A review by cassandra67b07
Or What You Will by Jo Walton

5.0

update--Releases this week! Go get it.

Big thank you to Netgalley and Macmillian/Tor for the eARC in exchange for an honest review.

This is a story that readers will either love desperately or hate and never finish and I imagine Walton knows this and thus the references to Sylvia's one-star reviews. No matter, readers who love Shakespeare, love art and good food, and love ideas will love this book. It's hard not to see this book as a tribute, a love letter, to Walton's readers over the years. It's all there: the dragon from the King's Peace books, Ficino and Pico from Thessaly, all of Florence from Lent wrapped up in one big meta-discussion on artistic creation and subcreation.

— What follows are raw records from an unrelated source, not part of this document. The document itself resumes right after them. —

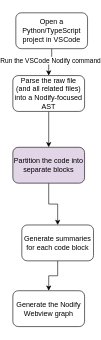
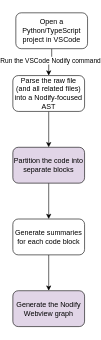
  <mxCell id="0" />
  <mxCell id="1" parent="0" />
  <mxCell id="2" style="edgeStyle=orthogonalEdgeStyle;rounded=0;orthogonalLoop=1;jettySize=auto;html=1;" edge="1" parent="1" source="4" target="6"><mxGeometry relative="1" as="geometry" /></mxCell>
  <mxCell id="3" value="Run the VSCode Nodify command" style="edgeLabel;html=1;align=center;verticalAlign=middle;resizable=0;points=[];" vertex="1" connectable="0" parent="2"><mxGeometry y="-3" relative="1" as="geometry"><mxPoint as="offset" /></mxGeometry></mxCell>
  <mxCell id="4" value="Open a Python/TypeScript project in VSCode" style="rounded=1;whiteSpace=wrap;html=1;" vertex="1" parent="1"><mxGeometry x="25" y="20" width="120" height="60" as="geometry" /></mxCell>
  <mxCell id="5" style="edgeStyle=orthogonalEdgeStyle;rounded=0;orthogonalLoop=1;jettySize=auto;html=1;" edge="1" parent="1" source="6" target="8"><mxGeometry relative="1" as="geometry" /></mxCell>
  <mxCell id="6" value="Parse the raw file (and all related files) into a Nodify-focused AST" style="rounded=1;whiteSpace=wrap;html=1;" vertex="1" parent="1"><mxGeometry x="20" y="125" width="120" height="60" as="geometry" /></mxCell>
  <mxCell id="7" style="edgeStyle=orthogonalEdgeStyle;rounded=0;orthogonalLoop=1;jettySize=auto;html=1;" edge="1" parent="1" source="8" target="10"><mxGeometry relative="1" as="geometry" /></mxCell>
  <mxCell id="8" value="Partition the code into separate blocks" style="rounded=1;whiteSpace=wrap;html=1;fillColor=#e1d5e7;" vertex="1" parent="1"><mxGeometry x="20" y="245" width="120" height="60" as="geometry" /></mxCell>
  <mxCell id="9" style="edgeStyle=orthogonalEdgeStyle;rounded=0;orthogonalLoop=1;jettySize=auto;html=1;" edge="1" parent="1" source="10" target="11"><mxGeometry relative="1" as="geometry" /></mxCell>
- <mxCell id="10" value="Generate summaries for each code block" style="rounded=1;whiteSpace=wrap;html=1;" vertex="1" parent="1"><mxGeometry x="35" y="375" width="120" height="60" as="geometry" /></mxCell>
- <mxCell id="11" value="Generate the Nodify Webview graph" style="rounded=1;whiteSpace=wrap;html=1;" vertex="1" parent="1"><mxGeometry x="20" y="485" width="120" height="60" as="geometry" /></mxCell>
+ <mxCell id="10" value="Generate summaries for each code block" style="rounded=1;whiteSpace=wrap;html=1;" vertex="1" parent="1"><mxGeometry x="20" y="365" width="120" height="60" as="geometry" /></mxCell>
+ <mxCell id="11" value="Generate the Nodify Webview graph" style="rounded=1;whiteSpace=wrap;html=1;fillColor=#e1d5e7;" vertex="1" parent="1"><mxGeometry x="20" y="485" width="120" height="60" as="geometry" /></mxCell>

I'm still so gobsmacked by this book that it's hard to review it rationally and writing a synopsis is pointless because the story took me places I never expected to go. But they are wondrous places and I so want them to be real. Illyria, Brunelleschi's walk into canvas, Teatro del Sale, Miranda's house--all were marvels. And the ending, well who else could such a changeable spirit be but the one who carries out his mistress's imaginings and makes them come alive.

This is a marvel of a book and especially to be reading it now during the COVID-19 pandemic, it gives me hope that the best of people will prevail and find a way through.

I also read this with some sadness as I had to cancel a long-planned trip to Florence this spring due to the pandemic and quarantine. But Walton's story gave me hope I will get there in the end.